Hace poco me preguntaban qué es lo que más me ha impresionado de mi viaje a la Bahía de Guantánamo. Lo que más, sin duda, es la asfixia informativa, digna de los viajes organizados a Pyongyang, bajo la que se trabaja en el centro de detención. El teniente de Nebraska que me dio la bienvenida a la llegada no se ha despegado de mí durante las horas que he pasado en las instalaciones militares. Dormía en la habitación de al lado y hasta me invitó a salir a correr con él por las carreteras de la base a las 04:30 horas de la madrugada, antes del amanecer. Junto al teniente, un equipo de soldados jóvenes, amables y exageradamente simpáticos tiene como único objetivo convencer a los periodistas de que Guantánamo ya no es lo que era, si algún día lo fue. "Aquí no hubo torturas", nos llegó a decir Peter J. Clarke, el almirante al cargo de las tropas que custodian los campos de detención. A continuación confesó no haberse leído el informe del Comité de Inteligencia del Senado de EEUU publicado en 2014 y en el que se detallan esas torturas junto a otras violaciones de derechos humanos.
El alguacil de la prisión, el coronel David Heath, nos puso el ejemplo de un recluso que se negó a que lo trasladaran a un país desconocido, como las autoridades estadounidenses están haciendo con algunos de ellos. "Para que luego digan que aquí tratamos mal a la gente, ese hombre prefirió quedarse con nosotros", soltó Heath con una medio sonrisa. No acerté a adivinar si había ironía en sus palabras. Me temo que no.

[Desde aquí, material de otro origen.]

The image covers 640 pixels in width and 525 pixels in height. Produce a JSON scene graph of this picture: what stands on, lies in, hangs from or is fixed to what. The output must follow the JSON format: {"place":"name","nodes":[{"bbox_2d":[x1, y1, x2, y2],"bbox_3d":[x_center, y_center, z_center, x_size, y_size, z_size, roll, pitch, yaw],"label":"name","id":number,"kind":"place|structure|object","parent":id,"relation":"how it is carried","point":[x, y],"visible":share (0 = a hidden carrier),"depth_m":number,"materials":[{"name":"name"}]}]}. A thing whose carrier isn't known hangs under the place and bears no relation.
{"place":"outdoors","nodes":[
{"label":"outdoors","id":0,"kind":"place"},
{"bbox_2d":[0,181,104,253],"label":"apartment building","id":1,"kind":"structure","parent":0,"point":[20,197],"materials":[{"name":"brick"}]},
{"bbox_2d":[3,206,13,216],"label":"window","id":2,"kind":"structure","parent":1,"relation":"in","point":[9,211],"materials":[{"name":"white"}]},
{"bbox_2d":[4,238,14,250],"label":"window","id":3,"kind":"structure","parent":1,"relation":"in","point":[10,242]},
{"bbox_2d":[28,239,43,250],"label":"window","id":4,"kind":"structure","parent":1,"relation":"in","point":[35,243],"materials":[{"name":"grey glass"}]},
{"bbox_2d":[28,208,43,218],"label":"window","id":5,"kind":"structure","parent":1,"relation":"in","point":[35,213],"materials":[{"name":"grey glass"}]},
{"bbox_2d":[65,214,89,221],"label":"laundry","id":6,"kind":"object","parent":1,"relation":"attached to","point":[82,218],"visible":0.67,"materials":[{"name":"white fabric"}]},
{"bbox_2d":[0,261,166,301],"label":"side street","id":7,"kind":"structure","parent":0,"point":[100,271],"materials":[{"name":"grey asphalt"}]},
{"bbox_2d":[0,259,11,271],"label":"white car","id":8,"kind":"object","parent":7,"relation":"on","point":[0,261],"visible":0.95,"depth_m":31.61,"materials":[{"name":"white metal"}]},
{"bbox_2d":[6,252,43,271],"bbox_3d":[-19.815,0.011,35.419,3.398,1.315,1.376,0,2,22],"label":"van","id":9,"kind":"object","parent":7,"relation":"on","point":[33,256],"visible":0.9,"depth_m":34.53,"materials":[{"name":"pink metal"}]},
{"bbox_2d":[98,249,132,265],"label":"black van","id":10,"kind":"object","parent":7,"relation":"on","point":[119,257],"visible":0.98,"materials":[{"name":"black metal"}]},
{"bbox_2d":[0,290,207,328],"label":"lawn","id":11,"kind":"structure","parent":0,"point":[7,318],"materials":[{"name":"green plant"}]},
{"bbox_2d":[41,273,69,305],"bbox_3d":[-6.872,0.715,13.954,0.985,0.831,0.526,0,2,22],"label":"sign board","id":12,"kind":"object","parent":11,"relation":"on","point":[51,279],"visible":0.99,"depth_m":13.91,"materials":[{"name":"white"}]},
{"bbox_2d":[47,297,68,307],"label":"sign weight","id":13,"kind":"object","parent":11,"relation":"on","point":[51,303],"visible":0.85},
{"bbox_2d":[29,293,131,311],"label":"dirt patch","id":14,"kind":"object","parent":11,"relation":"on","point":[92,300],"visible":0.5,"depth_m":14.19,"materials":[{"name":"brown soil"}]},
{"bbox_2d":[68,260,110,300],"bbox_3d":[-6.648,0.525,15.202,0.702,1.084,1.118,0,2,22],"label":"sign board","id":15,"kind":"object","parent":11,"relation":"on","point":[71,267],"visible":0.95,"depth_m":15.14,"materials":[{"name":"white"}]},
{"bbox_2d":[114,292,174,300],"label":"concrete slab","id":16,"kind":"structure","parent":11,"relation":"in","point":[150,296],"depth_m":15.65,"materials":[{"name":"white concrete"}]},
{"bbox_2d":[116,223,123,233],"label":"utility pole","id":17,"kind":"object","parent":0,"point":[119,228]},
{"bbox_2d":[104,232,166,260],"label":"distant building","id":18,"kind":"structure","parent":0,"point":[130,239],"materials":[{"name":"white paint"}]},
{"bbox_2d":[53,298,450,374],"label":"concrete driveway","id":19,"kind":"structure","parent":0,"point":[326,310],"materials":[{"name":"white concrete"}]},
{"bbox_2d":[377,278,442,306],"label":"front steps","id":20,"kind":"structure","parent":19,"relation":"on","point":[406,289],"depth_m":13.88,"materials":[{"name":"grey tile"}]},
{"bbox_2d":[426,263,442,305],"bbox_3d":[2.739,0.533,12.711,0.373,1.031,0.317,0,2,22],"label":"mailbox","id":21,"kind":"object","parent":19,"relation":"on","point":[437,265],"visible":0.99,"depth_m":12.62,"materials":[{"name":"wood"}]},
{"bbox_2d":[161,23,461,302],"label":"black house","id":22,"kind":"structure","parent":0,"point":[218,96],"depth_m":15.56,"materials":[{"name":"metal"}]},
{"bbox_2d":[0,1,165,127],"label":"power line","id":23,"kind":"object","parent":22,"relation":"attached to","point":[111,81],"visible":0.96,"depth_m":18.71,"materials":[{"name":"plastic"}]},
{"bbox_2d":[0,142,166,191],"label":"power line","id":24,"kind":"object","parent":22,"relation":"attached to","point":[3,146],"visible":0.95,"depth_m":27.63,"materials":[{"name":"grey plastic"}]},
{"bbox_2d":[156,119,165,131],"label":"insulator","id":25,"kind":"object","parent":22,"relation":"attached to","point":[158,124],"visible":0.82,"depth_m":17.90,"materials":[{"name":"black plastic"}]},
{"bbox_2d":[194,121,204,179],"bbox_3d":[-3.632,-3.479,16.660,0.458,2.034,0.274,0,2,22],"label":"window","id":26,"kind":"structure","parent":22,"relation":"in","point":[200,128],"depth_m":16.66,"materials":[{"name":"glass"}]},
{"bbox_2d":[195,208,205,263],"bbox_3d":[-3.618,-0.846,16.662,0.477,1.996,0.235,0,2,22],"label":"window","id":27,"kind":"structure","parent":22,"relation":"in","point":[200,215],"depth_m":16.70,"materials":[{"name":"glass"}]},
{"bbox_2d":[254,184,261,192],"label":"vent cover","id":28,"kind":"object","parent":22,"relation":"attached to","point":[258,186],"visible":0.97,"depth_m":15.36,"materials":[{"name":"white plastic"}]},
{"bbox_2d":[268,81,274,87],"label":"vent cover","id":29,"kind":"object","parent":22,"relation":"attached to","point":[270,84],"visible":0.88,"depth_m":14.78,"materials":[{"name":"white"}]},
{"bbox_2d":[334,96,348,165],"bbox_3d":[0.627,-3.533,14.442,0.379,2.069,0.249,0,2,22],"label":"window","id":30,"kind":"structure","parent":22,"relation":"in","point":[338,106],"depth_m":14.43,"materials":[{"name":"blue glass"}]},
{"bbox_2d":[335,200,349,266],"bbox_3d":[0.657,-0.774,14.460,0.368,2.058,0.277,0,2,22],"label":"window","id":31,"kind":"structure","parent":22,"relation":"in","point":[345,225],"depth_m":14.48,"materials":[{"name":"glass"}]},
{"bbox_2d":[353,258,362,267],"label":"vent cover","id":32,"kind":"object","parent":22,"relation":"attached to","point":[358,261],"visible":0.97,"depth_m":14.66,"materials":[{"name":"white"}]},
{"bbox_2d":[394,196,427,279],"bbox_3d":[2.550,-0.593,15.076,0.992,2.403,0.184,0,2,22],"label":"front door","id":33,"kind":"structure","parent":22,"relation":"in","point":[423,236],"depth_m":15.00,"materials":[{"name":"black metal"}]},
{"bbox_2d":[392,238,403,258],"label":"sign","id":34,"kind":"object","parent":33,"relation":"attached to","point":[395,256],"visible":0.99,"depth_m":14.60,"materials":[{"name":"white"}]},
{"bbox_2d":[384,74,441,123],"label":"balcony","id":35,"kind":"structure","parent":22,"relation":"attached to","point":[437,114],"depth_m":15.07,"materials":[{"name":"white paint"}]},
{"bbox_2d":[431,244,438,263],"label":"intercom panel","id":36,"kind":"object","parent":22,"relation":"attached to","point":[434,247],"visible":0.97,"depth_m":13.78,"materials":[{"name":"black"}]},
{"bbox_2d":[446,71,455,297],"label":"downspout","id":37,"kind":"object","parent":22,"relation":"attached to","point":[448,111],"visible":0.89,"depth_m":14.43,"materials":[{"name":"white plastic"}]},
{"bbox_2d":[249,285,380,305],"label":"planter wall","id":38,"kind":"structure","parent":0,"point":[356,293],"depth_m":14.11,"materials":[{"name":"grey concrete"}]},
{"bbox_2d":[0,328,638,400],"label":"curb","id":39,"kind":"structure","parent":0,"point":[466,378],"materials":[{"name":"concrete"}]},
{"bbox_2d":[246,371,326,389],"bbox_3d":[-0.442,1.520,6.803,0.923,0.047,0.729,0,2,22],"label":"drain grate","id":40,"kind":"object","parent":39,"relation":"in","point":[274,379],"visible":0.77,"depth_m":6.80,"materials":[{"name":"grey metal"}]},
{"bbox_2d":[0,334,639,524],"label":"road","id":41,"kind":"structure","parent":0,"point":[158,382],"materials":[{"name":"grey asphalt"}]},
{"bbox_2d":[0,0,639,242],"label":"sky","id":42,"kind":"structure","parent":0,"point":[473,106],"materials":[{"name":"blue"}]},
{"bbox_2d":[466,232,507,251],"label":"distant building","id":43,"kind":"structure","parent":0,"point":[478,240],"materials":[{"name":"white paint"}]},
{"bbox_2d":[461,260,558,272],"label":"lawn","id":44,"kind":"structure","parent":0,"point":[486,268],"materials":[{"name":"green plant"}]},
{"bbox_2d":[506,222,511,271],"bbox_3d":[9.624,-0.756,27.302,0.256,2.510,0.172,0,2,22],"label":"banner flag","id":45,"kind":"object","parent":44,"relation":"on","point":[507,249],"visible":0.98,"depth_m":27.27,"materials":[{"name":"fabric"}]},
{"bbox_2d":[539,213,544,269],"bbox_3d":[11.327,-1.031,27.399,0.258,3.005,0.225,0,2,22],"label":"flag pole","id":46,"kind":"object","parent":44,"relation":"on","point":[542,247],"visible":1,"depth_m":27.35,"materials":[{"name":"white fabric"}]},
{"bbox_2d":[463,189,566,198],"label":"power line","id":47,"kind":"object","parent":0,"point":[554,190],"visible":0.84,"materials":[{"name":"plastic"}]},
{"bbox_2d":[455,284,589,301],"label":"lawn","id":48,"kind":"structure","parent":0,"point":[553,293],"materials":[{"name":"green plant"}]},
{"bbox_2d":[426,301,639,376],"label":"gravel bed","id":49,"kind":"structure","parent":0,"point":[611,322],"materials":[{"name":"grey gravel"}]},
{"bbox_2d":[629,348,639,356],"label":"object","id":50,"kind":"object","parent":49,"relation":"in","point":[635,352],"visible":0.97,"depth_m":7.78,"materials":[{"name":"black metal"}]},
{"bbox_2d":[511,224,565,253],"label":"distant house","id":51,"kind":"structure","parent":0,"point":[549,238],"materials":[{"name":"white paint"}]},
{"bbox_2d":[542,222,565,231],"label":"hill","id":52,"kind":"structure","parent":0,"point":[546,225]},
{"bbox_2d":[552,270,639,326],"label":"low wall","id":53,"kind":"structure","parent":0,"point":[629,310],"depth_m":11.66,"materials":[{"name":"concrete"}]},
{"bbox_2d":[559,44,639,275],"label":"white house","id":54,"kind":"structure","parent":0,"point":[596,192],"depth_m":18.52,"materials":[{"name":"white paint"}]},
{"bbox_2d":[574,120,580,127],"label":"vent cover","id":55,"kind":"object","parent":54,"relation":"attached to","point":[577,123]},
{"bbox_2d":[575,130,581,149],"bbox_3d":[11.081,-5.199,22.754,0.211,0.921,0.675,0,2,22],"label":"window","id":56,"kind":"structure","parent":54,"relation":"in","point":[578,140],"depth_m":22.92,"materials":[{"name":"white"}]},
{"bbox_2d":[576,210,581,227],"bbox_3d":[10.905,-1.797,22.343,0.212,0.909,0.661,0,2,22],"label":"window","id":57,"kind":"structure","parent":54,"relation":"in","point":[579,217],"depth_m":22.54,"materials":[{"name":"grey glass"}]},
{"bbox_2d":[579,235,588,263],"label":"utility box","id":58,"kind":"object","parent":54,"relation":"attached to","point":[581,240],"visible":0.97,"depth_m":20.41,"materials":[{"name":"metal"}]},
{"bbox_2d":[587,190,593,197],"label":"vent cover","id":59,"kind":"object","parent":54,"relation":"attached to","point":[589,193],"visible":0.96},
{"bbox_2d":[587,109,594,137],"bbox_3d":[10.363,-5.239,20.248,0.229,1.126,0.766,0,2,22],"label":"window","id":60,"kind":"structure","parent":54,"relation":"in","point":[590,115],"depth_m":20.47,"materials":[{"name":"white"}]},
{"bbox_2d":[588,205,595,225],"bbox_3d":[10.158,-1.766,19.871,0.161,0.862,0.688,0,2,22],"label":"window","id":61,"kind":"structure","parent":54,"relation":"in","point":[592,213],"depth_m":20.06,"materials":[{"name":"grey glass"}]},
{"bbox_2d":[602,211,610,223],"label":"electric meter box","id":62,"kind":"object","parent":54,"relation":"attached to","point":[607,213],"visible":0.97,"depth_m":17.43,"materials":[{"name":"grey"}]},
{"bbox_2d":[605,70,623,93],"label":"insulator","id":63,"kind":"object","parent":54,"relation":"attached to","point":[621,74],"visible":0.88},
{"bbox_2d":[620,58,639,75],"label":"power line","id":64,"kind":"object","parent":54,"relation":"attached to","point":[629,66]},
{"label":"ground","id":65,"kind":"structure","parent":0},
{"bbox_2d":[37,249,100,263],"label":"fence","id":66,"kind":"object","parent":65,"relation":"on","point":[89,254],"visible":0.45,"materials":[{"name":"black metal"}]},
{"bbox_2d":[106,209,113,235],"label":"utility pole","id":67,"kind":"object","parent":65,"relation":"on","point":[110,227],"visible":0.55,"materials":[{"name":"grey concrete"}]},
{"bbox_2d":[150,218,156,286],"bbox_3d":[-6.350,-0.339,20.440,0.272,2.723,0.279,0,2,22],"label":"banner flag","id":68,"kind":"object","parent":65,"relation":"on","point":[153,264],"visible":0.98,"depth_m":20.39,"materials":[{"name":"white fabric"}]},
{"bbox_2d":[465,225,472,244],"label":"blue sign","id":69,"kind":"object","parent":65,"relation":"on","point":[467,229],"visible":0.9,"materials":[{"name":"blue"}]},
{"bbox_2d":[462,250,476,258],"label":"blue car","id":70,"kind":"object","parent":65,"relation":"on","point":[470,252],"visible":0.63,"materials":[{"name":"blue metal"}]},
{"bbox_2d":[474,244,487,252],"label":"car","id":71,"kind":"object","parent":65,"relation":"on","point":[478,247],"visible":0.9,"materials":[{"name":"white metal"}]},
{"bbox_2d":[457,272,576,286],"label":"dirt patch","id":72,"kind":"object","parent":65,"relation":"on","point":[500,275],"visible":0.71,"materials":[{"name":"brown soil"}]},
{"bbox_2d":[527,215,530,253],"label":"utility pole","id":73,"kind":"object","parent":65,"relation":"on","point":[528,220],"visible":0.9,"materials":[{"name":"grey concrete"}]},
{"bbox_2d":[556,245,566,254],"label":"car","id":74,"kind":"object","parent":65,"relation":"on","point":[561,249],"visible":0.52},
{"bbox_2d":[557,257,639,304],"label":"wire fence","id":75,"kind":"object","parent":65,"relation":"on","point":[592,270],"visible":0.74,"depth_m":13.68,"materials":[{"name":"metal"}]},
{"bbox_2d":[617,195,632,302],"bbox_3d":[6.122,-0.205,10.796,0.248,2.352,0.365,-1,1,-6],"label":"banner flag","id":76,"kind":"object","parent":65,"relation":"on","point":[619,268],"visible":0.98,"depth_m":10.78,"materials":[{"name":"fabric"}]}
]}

"Al contrario de lo que piensa la gente, bajo el gobierno de Obama hay mucha menos transparencia informativa", nos dice en las oficinas del Centro de Derechos Constitucionales de Nueva York el abogado Wells Dixon. Antes por lo menos se daban a conocer algunos datos básicos, como el número de detenidos en huelga de hambre, pero ahora el nubarrón que cubre lo que pasa entre las alambradas de Guantánamo es todavía más impenetrable.
Cuando los censores terminan al fin su trabajo, bien entrada la noche, el bimotor despega sobre el mar plateado, iluminado por la luna llena. Dejamos atrás la isla de Cuba y sobrevolamos el archipiélago de las Bahamas rumbo a Florida. Los pilotos vestidos con mono caqui no se han dignado a mirar a quién transportan. Quizás sea la costumbre. Quizás sean los mismos que trajeron a través del Océano Atlántico a aquellos "combatientes enemigos" capturados en Afganistán. Igual que otro piloto estadounidense, Gerald Lester Murphy, sesenta años antes, llevó al vasco Jesús Galíndez hacia la tortura y la muerte en la República Dominicana de Trujillo, sobrevolando estas mismas islas. Pero esa es otra historia, como tantas otras, sobre el patio trasero de la mayor democracia del planeta.